Isabella Gomez-Welsh

Identifying the role that enlightened modernism and post-modernism play in the 21 st century
classroom is an excellent method of deconstructing why our education system is the way it is. Freedman
(2003) identifies the enlightenment period, that which fueled the modernist theory, as “a contract to a culture
based on beliefs and interest, as enlightened knowledge was considered rational and disinterested” (p. 10).
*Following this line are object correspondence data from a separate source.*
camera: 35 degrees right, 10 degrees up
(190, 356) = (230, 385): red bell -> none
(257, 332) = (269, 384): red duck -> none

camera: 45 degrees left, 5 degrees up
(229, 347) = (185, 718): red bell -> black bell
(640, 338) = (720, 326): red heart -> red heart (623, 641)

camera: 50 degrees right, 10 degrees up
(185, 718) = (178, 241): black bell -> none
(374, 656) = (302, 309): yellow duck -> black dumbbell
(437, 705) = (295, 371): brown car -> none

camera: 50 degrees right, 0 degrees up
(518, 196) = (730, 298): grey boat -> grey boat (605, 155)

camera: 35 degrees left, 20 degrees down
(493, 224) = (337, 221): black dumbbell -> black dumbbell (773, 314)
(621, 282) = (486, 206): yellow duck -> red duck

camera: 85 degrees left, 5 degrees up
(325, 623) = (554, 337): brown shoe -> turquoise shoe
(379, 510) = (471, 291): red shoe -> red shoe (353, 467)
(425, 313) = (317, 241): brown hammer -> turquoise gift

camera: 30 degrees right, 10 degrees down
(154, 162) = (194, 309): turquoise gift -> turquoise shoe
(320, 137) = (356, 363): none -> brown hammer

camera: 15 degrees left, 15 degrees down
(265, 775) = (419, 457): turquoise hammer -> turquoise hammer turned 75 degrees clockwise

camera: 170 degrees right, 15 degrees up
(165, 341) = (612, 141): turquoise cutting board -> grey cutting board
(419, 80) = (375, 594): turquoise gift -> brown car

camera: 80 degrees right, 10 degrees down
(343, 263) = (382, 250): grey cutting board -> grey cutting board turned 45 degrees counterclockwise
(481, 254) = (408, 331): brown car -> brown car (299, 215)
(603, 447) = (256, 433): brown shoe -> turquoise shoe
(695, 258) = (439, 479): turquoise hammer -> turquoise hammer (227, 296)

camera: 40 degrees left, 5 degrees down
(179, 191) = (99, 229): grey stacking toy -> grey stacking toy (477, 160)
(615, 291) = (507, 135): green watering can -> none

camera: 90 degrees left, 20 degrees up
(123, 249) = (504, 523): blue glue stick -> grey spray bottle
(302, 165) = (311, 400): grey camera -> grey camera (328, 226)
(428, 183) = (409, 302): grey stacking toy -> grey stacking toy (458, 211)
She goes on to differentiate this and postmodernism theory by saying “Postmodernism theory seeks to reveal
what is hidden in modernism; it is to challenge underlying assumptions and that which has been taken for
granted. As a result, we can more clearly see the contradictions of functional rationality in the professional
field” (p. 13). In this way, Postmodernism is at complete odds with art education. Art is the mode of
postmodernism, but structuring it within the American education system, which is inherently driven by the
enlightenment modernist theory, puts it in a limbo of rational, underlying assumptions, and expressive, self-
driven learning. We as art education students and future teachers are educated under a postmodern theory
so as to promote a healthy, progressive classroom. However, the standards we are put under are all still
heavily set in modernism. That is, sacrificing our health to turn in copious amounts of work, the banking-
style of learning, conducting loads of busywork that will never actually benefit us, and overall being told to
care for our students when our professors hardly care for us. This dissonance between what we are taught
and how we are taught perpetuates the cycle of an inhumane classroom rather than actively changing it. This
is because we are taught one thing our entire lives (postmodernist theory) and are treated the same way our
education system has always treated students (disinterest, rational modernist theory). We will never know
any different because we have not experienced any different. This is even more of a challenge in the art
classroom because creating art demands exploration beyond the invisible restraints the education system
establishes. It is impossible to continuously ask for creativity when all students know is how to create work
for a grade, or procreating limited bursts of creativity under extreme time and opportunity constraints.
Therefore, the motives behind art assignments are inherently skewed, as they work against the creative artist
and for the successful student, with the two rarely unifying.